Stored data:
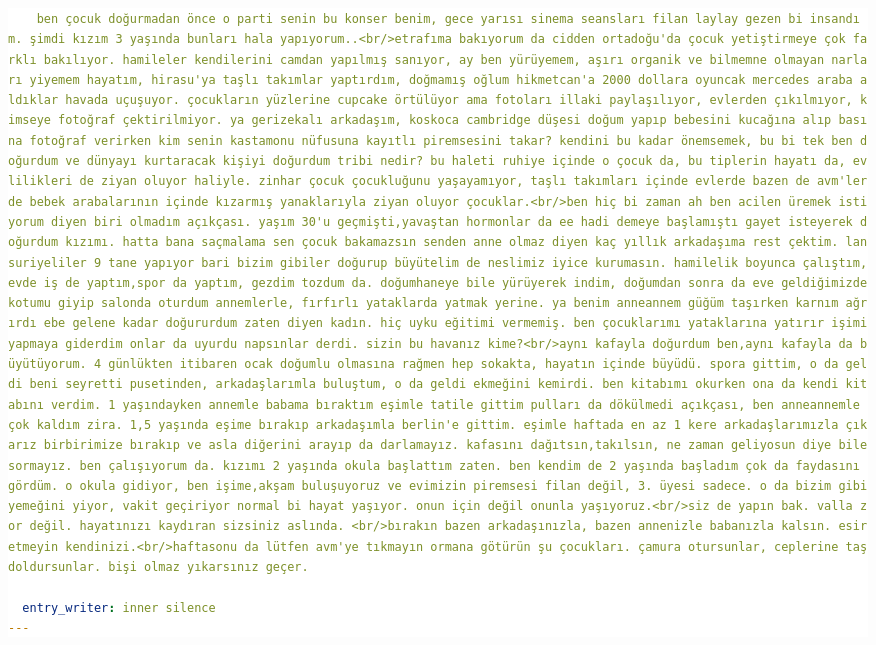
 ```yaml
    ben çocuk doğurmadan önce o parti senin bu konser benim, gece yarısı sinema seansları filan laylay gezen bi insandım. şimdi kızım 3 yaşında bunları hala yapıyorum..<br/>etrafıma bakıyorum da cidden ortadoğu'da çocuk yetiştirmeye çok farklı bakılıyor. hamileler kendilerini camdan yapılmış sanıyor, ay ben yürüyemem, aşırı organik ve bilmemne olmayan narları yiyemem hayatım, hirasu'ya taşlı takımlar yaptırdım, doğmamış oğlum hikmetcan'a 2000 dollara oyuncak mercedes araba aldıklar havada uçuşuyor. çocukların yüzlerine cupcake örtülüyor ama fotoları illaki paylaşılıyor, evlerden çıkılmıyor, kimseye fotoğraf çektirilmiyor. ya gerizekalı arkadaşım, koskoca cambridge düşesi doğum yapıp bebesini kucağına alıp basına fotoğraf verirken kim senin kastamonu nüfusuna kayıtlı piremsesini takar? kendini bu kadar önemsemek, bu bi tek ben doğurdum ve dünyayı kurtaracak kişiyi doğurdum tribi nedir? bu haleti ruhiye içinde o çocuk da, bu tiplerin hayatı da, evlilikleri de ziyan oluyor haliyle. zinhar çocuk çocukluğunu yaşayamıyor, taşlı takımları içinde evlerde bazen de avm'lerde bebek arabalarının içinde kızarmış yanaklarıyla ziyan oluyor çocuklar.<br/>ben hiç bi zaman ah ben acilen üremek istiyorum diyen biri olmadım açıkçası. yaşım 30'u geçmişti,yavaştan hormonlar da ee hadi demeye başlamıştı gayet isteyerek doğurdum kızımı. hatta bana saçmalama sen çocuk bakamazsın senden anne olmaz diyen kaç yıllık arkadaşıma rest çektim. lan suriyeliler 9 tane yapıyor bari bizim gibiler doğurup büyütelim de neslimiz iyice kurumasın. hamilelik boyunca çalıştım, evde iş de yaptım,spor da yaptım, gezdim tozdum da. doğumhaneye bile yürüyerek indim, doğumdan sonra da eve geldiğimizde kotumu giyip salonda oturdum annemlerle, fırfırlı yataklarda yatmak yerine. ya benim anneannem güğüm taşırken karnım ağrırdı ebe gelene kadar doğururdum zaten diyen kadın. hiç uyku eğitimi vermemiş. ben çocuklarımı yataklarına yatırır işimi yapmaya giderdim onlar da uyurdu napsınlar derdi. sizin bu havanız kime?<br/>aynı kafayla doğurdum ben,aynı kafayla da büyütüyorum. 4 günlükten itibaren ocak doğumlu olmasına rağmen hep sokakta, hayatın içinde büyüdü. spora gittim, o da geldi beni seyretti pusetinden, arkadaşlarımla buluştum, o da geldi ekmeğini kemirdi. ben kitabımı okurken ona da kendi kitabını verdim. 1 yaşındayken annemle babama bıraktım eşimle tatile gittim pulları da dökülmedi açıkçası, ben anneannemle çok kaldım zira. 1,5 yaşında eşime bırakıp arkadaşımla berlin'e gittim. eşimle haftada en az 1 kere arkadaşlarımızla çıkarız birbirimize bırakıp ve asla diğerini arayıp da darlamayız. kafasını dağıtsın,takılsın, ne zaman geliyosun diye bile sormayız. ben çalışıyorum da. kızımı 2 yaşında okula başlattım zaten. ben kendim de 2 yaşında başladım çok da faydasını gördüm. o okula gidiyor, ben işime,akşam buluşuyoruz ve evimizin piremsesi filan değil, 3. üyesi sadece. o da bizim gibi yemeğini yiyor, vakit geçiriyor normal bi hayat yaşıyor. onun için değil onunla yaşıyoruz.<br/>siz de yapın bak. valla zor değil. hayatınızı kaydıran sizsiniz aslında. <br/>bırakın bazen arkadaşınızla, bazen annenizle babanızla kalsın. esir etmeyin kendinizi.<br/>haftasonu da lütfen avm'ye tıkmayın ormana götürün şu çocukları. çamura otursunlar, ceplerine taş doldursunlar. bişi olmaz yıkarsınız geçer.
   
  entry_writer: inner silence
---
```

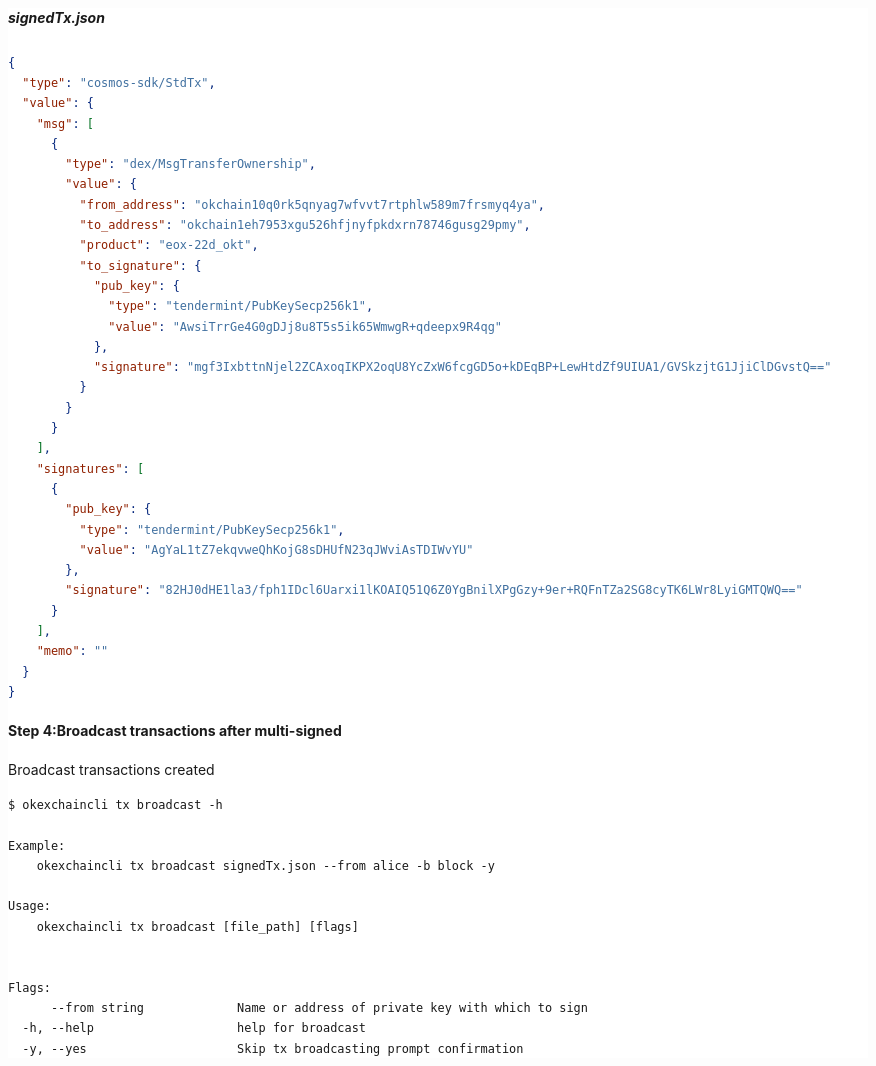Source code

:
 ```shell

```

##### signedTx.json

```json
{
  "type": "cosmos-sdk/StdTx",
  "value": {
    "msg": [
      {
        "type": "dex/MsgTransferOwnership",
        "value": {
          "from_address": "okchain10q0rk5qnyag7wfvvt7rtphlw589m7frsmyq4ya",
          "to_address": "okchain1eh7953xgu526hfjnyfpkdxrn78746gusg29pmy",
          "product": "eox-22d_okt",
          "to_signature": {
            "pub_key": {
              "type": "tendermint/PubKeySecp256k1",
              "value": "AwsiTrrGe4G0gDJj8u8T5s5ik65WmwgR+qdeepx9R4qg"
            },
            "signature": "mgf3IxbttnNjel2ZCAxoqIKPX2oqU8YcZxW6fcgGD5o+kDEqBP+LewHtdZf9UIUA1/GVSkzjtG1JjiClDGvstQ=="
          }
        }
      }
    ],
    "signatures": [
      {
        "pub_key": {
          "type": "tendermint/PubKeySecp256k1",
          "value": "AgYaL1tZ7ekqvweQhKojG8sDHUfN23qJWviAsTDIWvYU"
        },
        "signature": "82HJ0dHE1la3/fph1IDcl6Uarxi1lKOAIQ51Q6Z0YgBnilXPgGzy+9er+RQFnTZa2SG8cyTK6LWr8LyiGMTQWQ=="
      }
    ],
    "memo": ""
  }
}
```

#### Step 4:Broadcast transactions after multi-signed

Broadcast transactions created 

```
$ okexchaincli tx broadcast -h

Example:
    okexchaincli tx broadcast signedTx.json --from alice -b block -y

Usage:
    okexchaincli tx broadcast [file_path] [flags]


Flags:
      --from string             Name or address of private key with which to sign
  -h, --help                    help for broadcast
  -y, --yes                     Skip tx broadcasting prompt confirmation
```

**Instructions to follow:**
Where the word "tendermint" appears in a line of the entries, copy that line.

**Result of the task:**
              "type": "tendermint/PubKeySecp256k1",
          "type": "tendermint/PubKeySecp256k1",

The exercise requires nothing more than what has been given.